Она протянула пальцы ко рту и отдернула руку.
— Врешь. Ты просто влюблен в свои машины. Ребята уверяли, что ты гений.
Самое время было разлить коньяк.
— Выпьем? — предложил я.
— Да. Выпьем за твой успех. За лучшую Галатею!
— Не за это, — медленно выдавил я. — У меня нет успеха.
Нельзя было так говорить. Но мне почему-то не хотелось при ней рисоваться. Я весь напрягся: лицо у меня было в тени, но мог подвести голос. Ну вот. Она отвернулась. Просто удивительно, какие все стали чуткие.
Когда нашли Галатею с обугленной схемой, ребята тоже сразу приняли рассеянный вид. Я мог тогда рвать на себе волосы. Никто бы все равно не показал, что это заметил. «Ребята, — хотелось мне им сказать, — чуткость хороша в умеренных дозах». Но я тоже чуткий, и я молчал.
— За тебя, — сказал я ей, — за Таню!
На шее ее при каждом глотке проступала жилка. Все-таки это чудо, что она ко мне пришла. А у чуда не бывает причин.
— Ты одна?
— Ты хочешь спросить, есть ли у меня муж? — Она стряхнула пепел, смяла сигарету. — У меня Голубой принц. Он выходит ко мне из замка. Замок стоит на моем шкафу, и в нем пять боевых башен.
— А у меня машины, — признался я, — то есть идеи машин, а сами машины ко мне не снисходят.
— Готовься, Пигмалион, — налетел на меня Алик на другой день после совета. — Мы отнесли докладную.
— Ночью?
Было восемь утра, день еще не проснулся, и гардеробщики — тоже.
— Мы подбросили ее в папку «на подпись». САМОМУ.
— САМОМУ??
«Ну, теперь начнется», — подумал я. Если б я знал, чем это может кончиться… И началось…
Конечно, это не было судом. Это было, может быть, только чуть похоже.
Стол на сцене. Президиум.
— Наши молодые коллеги Алексей Патерин и Дмитрий Копов, — сообщает докладчик, — подвергли критике работу ученого совета института. Весьма похвальное рвение. Выполнено, к сожалению, методом подслушивания.
В зале хихикают.
— А как можно сделать это иначе? — громко спрашивает Димка.
В зале хихикают снова.
— …указанные товарищи записали одно заседание совета на ленту магнитофона, вмонтированного в разработанную аспирантом Виктором Гитиным цифровую машину Г-1, в просторечии — «Галатея»…
— Я сама записала, а не они, — перебивает голос Галатеи, — И не на магнитофон, а в электронную память.
— Прошу соблюдать порядок, — стучит председательствующий, — Гитин, прекратите шутки с машиной!
— …После этого Патерин и Копов подвергли ход заседания подробному разбору, а выводы изложили в записке, неизвестно каким образом оказавшейся на столе директора. В этой записке утверждается, что шесть работ из восьми доложенных совету являются простой компиляцией из опубликованных научных статей и только две содержат нечто оригинальное, да и то лишь в смысле толкования вопроса…

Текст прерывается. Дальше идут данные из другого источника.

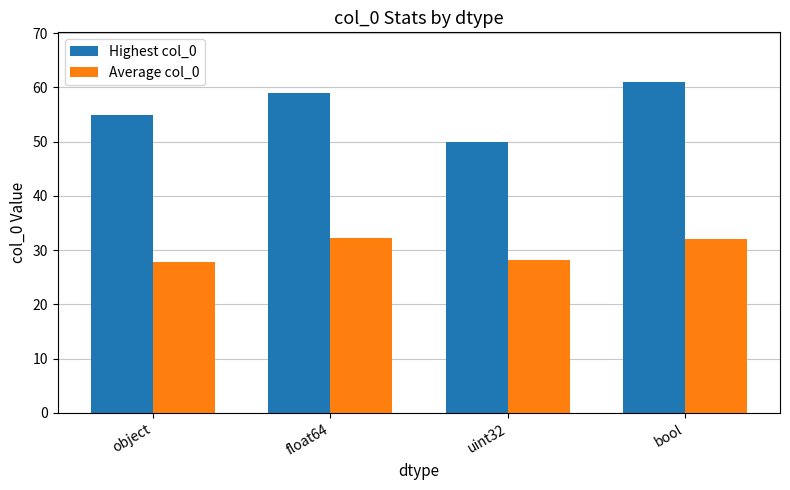

What is the smallest value displayed?

27.9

Шум в зале. Впрочем, довольно легкий.
— …Итак, товарищи, шесть работ — компиляция. И, заметьте себе, простая компиляция! Утверждение смелое, если, конечно, не сказать больше… Профессор Эмин, всеми нами уважаемый, доложил совету о многоволнистости волноводных отрезков. Интересные выводы об одновременности некратных колебаний… Дорогой Эрнст Иваныч, вы считаете себя компилятором?
— Я, — улыбается Эмин, — я, конечно, читаю прессу. И более того, я пишу. Я и мои коллеги обмениваемся мнениями на страницах печати. И может быть, что-то заимствуем друг у друга. Тем более что мы ведем также частную переписку, и я не скрываю от друзей свои выводы… И потому, молодые люди…

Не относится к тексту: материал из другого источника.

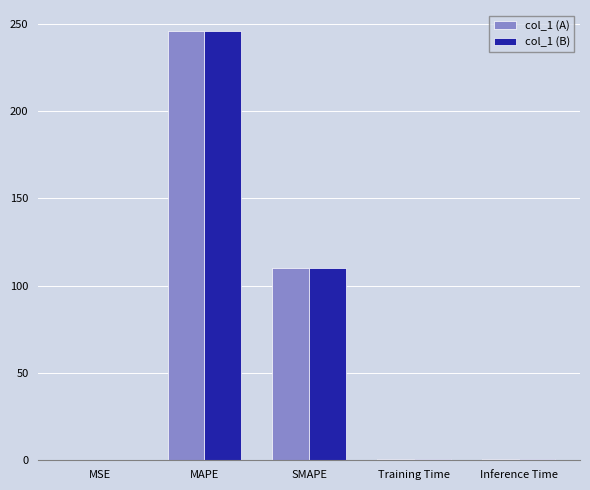

Is the value of col_1 (B) at SMAPE greater than the value of col_1 (A) at MAPE?

No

Все головы поворачиваются к нам.
— Как будто мы — солнце, а они — подсолнухи, — дышит мне в ухо Алик.
— Молодой человек, вы хотите что-то ответить?
— Я уже ответил. — Алик пожимает плечами. — В докладной приведены все первоисточники.
— Но профессор Эмин дал нам понять, что в этих статьях его коллеги приводят его же мысли.
— Неправда! — гремит Галатея. — Он раньше никогда не заснимался многоволнистостью. И ни одной его работы об этом не было. Я смотрю в свою картотеку.